In library and information science documents (such as books, articles and pictures) are classified and searched by subject - as well as by other attributes such as author, genre and document type. This makes "subject" a fundamental term in this field. Library and information specialists assign subject labels to documents to make them findable. There are many ways to do this and in general there is not always consensus about which subject should be assigned to a given document. To optimize subject indexing and searching, we need to have a deeper understanding of what a subject is. The question: "what is to be understood by the statement 'document A belongs to subject category X'?" has been debated in the field for more than 100 years (cf., below).

Hjørland (1992, p. 185) defined subjects as the epistemological potentials of documents. This definition is in line with the request oriented understanding of indexing quoted below. The idea is that a document is assigned a subject to ease retrieval and findability. And the criteria for what should be found - what constitutes knowledge - is in the end an epistemological question.
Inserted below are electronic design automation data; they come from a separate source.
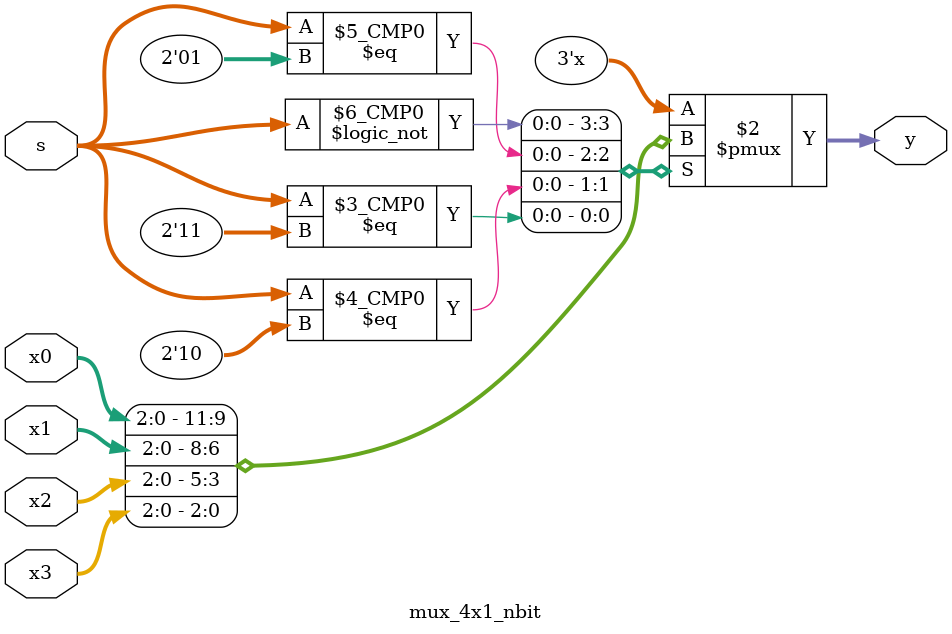
<source format=v>

module mux_4x1_nbit
#(parameter n = 3)
(
input [n-1:0]x0, x1, x2, x3,
input [1:0]s,
output reg [n-1:0]y
);

always @ (*)
begin
	case (s)
		2'b00: y = x0;
		2'b01: y = x1;
		2'b10: y = x2;
		2'b11: y = x3;
		default: y = 'bx;
	endcase

end
endmodule

</source>
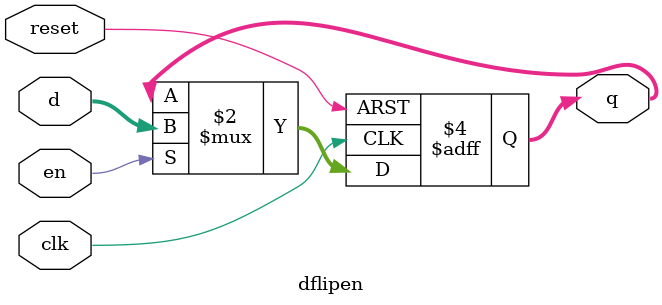
<source format=sv>
module dflipen #(parameter WIDTH = 8)
  (input clk, reset, en,
  input [WIDTH-1:0] d,
  output reg [WIDTH-1:0] q);

  always@(posedge clk, posedge reset)
    if (reset) q <= 0;
    else if (en) q <= d;
endmodule

</source>
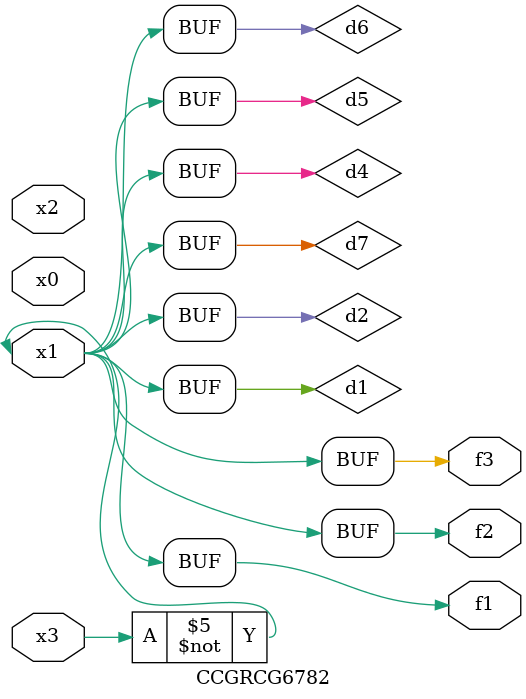
<source format=v>
module CCGRCG6782(
	input x0, x1, x2, x3,
	output f1, f2, f3
);

	wire d1, d2, d3, d4, d5, d6, d7;

	not (d1, x3);
	buf (d2, x1);
	xnor (d3, d1, d2);
	nor (d4, d1);
	buf (d5, d1, d2);
	buf (d6, d4, d5);
	nand (d7, d4);
	assign f1 = d6;
	assign f2 = d7;
	assign f3 = d6;
endmodule

</source>
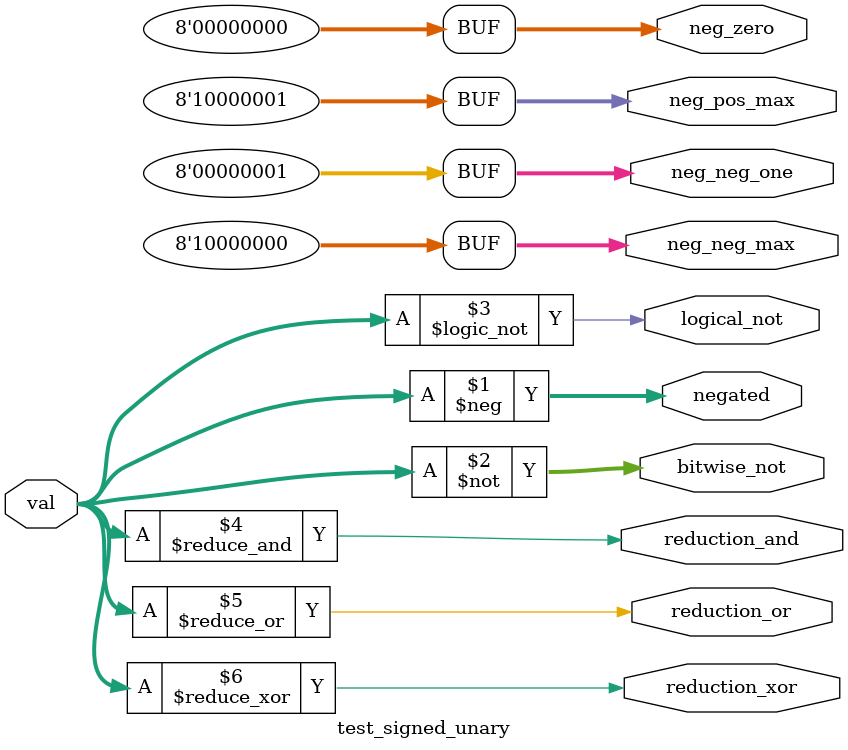
<source format=v>
module test_signed_unary(
    input signed [7:0] val,
    output wire signed [7:0] negated,
    output wire signed [7:0] neg_pos_max,
    output wire signed [7:0] neg_neg_max,
    output wire signed [7:0] neg_zero,
    output wire signed [7:0] neg_neg_one,
    output wire [7:0] bitwise_not,
    output wire logical_not,
    output wire reduction_and,
    output wire reduction_or,
    output wire reduction_xor
);
    // Unary minus
    assign negated = -val;
    assign neg_pos_max = -(8'sh7F);  // -(127) = -127
    assign neg_neg_max = -(8'sh80);  // -(-128) = -128 (special case!)
    assign neg_zero = -(8'sh00);     // -(0) = 0
    assign neg_neg_one = -(8'shFF);  // -(-1) = 1

    // Bitwise NOT (different from unary minus)
    assign bitwise_not = ~val;

    // Logical NOT
    assign logical_not = !val;

    // Reduction operators on signed values
    assign reduction_and = &val;
    assign reduction_or = |val;
    assign reduction_xor = ^val;
endmodule

</source>
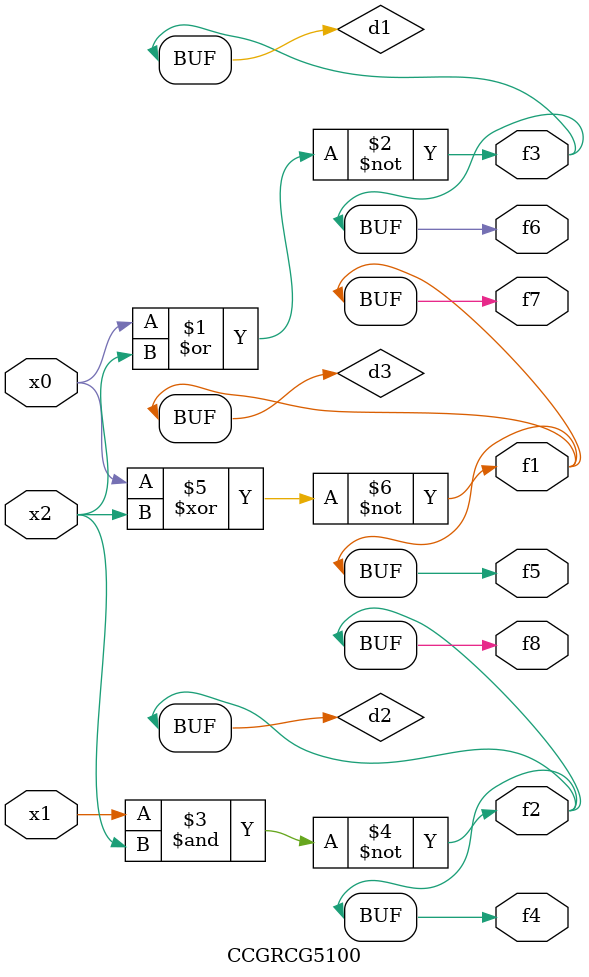
<source format=v>
module CCGRCG5100(
	input x0, x1, x2,
	output f1, f2, f3, f4, f5, f6, f7, f8
);

	wire d1, d2, d3;

	nor (d1, x0, x2);
	nand (d2, x1, x2);
	xnor (d3, x0, x2);
	assign f1 = d3;
	assign f2 = d2;
	assign f3 = d1;
	assign f4 = d2;
	assign f5 = d3;
	assign f6 = d1;
	assign f7 = d3;
	assign f8 = d2;
endmodule

</source>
For Cutter the stability of subjects depends on a social process in which their meaning is stabilized in a name or a designation. A subject "referred . . . to those intellections . . . that had received a name that itself represented a distinct consensus in usage" (Miksa, 1983a, p. 60) and: the "systematic structure of established subjects" is "resident in the public realm" (Miksa, 1983a, p. 69); "[s]ubjects are by their very nature locations in a classificatory structure of publicly accumulated knowledge (Miksa, 1983a, p. 61). Bernd Frohmann adds:

"The stability of the public realm in turn relies upon natural and objective mental structures which, with proper education, govern a natural progression from particular to general concepts. Since for Cutter, mind, society, and SKO [Systems of Knowledge Organization] stand one behind the other, each supporting each, all manifesting the same structure, his discursive construction of subjects invites connections with discourses of mind, education, and society. The Dewey Decimal Classification (DDC), by contrast, severs those connections. Melvil Dewey emphasized more than once that his system maps no structure beyond its own; there is neither a "transcendental deduction" of its categories nor any reference to Cutter's objective structure of social consensus. It is content-free: Dewey disdained any philosophical excogitation of the meaning of his class symbols, leaving the job of finding verbal equivalents to others. His innovation and the essence of the system lay in the notation. The DDC is a poorly semiotic system of expanding nests of ten digits, lacking any referent beyond itself. In it, a subject is wholly constituted in terms of its position in the system. The essential characteristic of a subject is a class symbol which refers only to other symbols. Its verbal equivalent is accidental, a merely pragmatic characteristic... .... The conflict of interpretations over "subjects" became explicit in the battles between "bibliography" (an approach to subjects having much in common with Cutter's) and Dewey's "close classification". William Fletcher spoke for the scholarly bibliographer.... Fletcher's "subjects", like Cutter's, referred to the categories of a fantasized, stable social order, whereas Dewey's subjects were elements of a semiological system of standardized, techno-bureaucratic administrative software for the library in its corporate, rather than high culture, incarnation". (Frohmann, 1994, 112-113).